“Was I right?” he said with a grin. He shut up the Bulletin and put it back on the counter adding: “You must admit that I deserved better treatment.”

“I will admit nothing till I am sure of it,” I replied, so deeply distressed by this fresh happening that I trembled all over.

“Sure of it?” Molan cried with insolent bitterness. “Sure of it? What do you want? Perhaps you would need to see them in the same bed? Then you would still doubt! But I am not a member of the sect of the pure-minded, I believe that Mademoiselle Favier is the mistress of M. Tournade, and I repeat that in that case the scene which she made this evening is one of the most miserable actions of which I have ever heard tell. I will be revenged. So good-bye.”

He left me after these expressions of hate without any attempt on my part to detain or calm him. I felt crushed by an enormous weight of sorrow. I have never in my sentimental life known that jealousy which most books describe, that agonizing, feverish uneasiness about a perfidy which one suspects without being certain. I have never loved without confidence. It seems to me that women ought to be scrupulous of deceiving men who love them in that fashion. I have discovered that it is not so. Should I commence to, for again I should comfort myself in the same way love the simple reason that a person cannot see with his eyes full of tears. In return, if I have never been jealous in that uneasy and suspicious fashion, I have experienced that other sorrow which consists of having in one’s heart something like a perpetually bleeding open wound, the evidence of having been deceived. I have known what it is to suffer for entire nights at the idea of a woman’s body being given up as a prey to another man’s luxury. This horrible oppression, this interruption of the inmost soul, this deadly shudder in the face of certainty, is, I believe, the worst form of sentimental disorder, and this suffering I have just experienced again with some intensity in reading the name of Tournade in the address book!

Oh, God! how miserable I was when I got back to my residence on the Boulevard des Invalides after walking all the way to quiet my nerves! It was in vain that I told Molan that I was not sure Camille was the mistress of the cad whose impure face had been so repulsive to me in her dressing-room at the Vaudeville, for there was no room in me for doubt on the subject. It was so simple. The unhappy child had lost her head. Excess of anger and sorrow had deranged her, and in a moment of delirium she had executed that scheme of revenge which would degrade her for ever. What am I saying? She had executed the plan! She was doing so even at the moment on that night when I saw the stars shining above my head between the walls of the houses. That hour, these minutes, those seconds, whose length I felt, and whose flight I measured, she also lived and employed. How?
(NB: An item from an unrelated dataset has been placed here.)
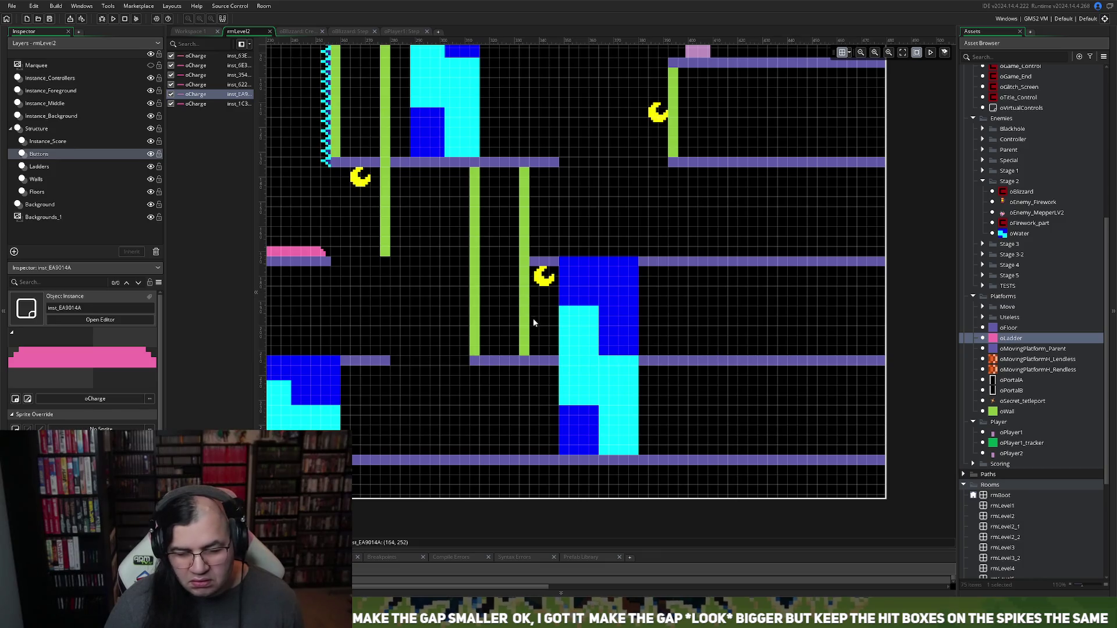
scroll(449, 323, left, 10)
scroll(451, 326, up, 3)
The sensations with which this idea blasted me must be, I should think, those of the man condemned to death and of his friends who love him during the time which separates his awakening on his last morning and his execution. He feels a desire to arrest the passage of time, to even throw the world, and for the earth to open, houses to fall, and a miracle to be accomplished. With what anxiety he then feels that life performs its functions in us with the implacable accuracy of a machine! All our moral and physical agonies, our revolts and surrenders, have no more influence upon nature than the flutterings of an insect in the furnace of a locomotive.

“It is over! She is Tournade’s mistress!”

Those frightful words, which I knew to be true, I pronounced despairingly as I walked along the Rue François I, over the Invalide’s Bridge, and then along the Avenue de la Tour Maubourg. Transcribing them now, even after such a long period, gives me pain; but it is a dull pain, a tender melancholy. With it is mingled a thoughtful pity, like that which I should feel when standing before Camille’s tomb, instead of the bitter nausea of anger and disgust which seized me when I first realized the certainty of the event. Must I have loved her without knowing it, or at least without knowing how much, for thinking of her as I did to be such a penance!

As soon as I reached home, and before going to bed, I wished to looked at the two portraits I had drawn of her: the first of her before she knew Jacques, the one I concealed so carefully; the second of the month previous with an unfinished smile. These two pictures made her so present to me, and made the defilement which sullied her at that moment so real, that I recollect in the solitude of the studio uttering real groans, like those of an animal with a death rattle in its throat.

My grief relieved itself by such outbursts that my servant was awakened. I saw with surprise this good fellow enter the room to ask if I were ill and needed his services. It was a grotesque incident which had at least one advantage, it put an end to this period of semi-madness. I should smile at this childishness after so many months if, alas, I did not find in it one more proof of my personal fatality, a sign of that destiny which has always refused me the power to fashion events after my own heart. Idolizing Camille as I did with such tenderness, ought I not to have told her so before? Should not I have arranged so that her first movement, if she desired to raise an impassable barrier between Jacques and herself, would have been to come to me? Who knows? I should then have realized with her the romance of which she had dreamed and which she had failed to realize with Molan! I should have shown such cleverness, such passionate tact, such caressing adoration in dressing her wound, that perhaps one day she would have loved me! Ah, it is the sorrow of “the might have been”!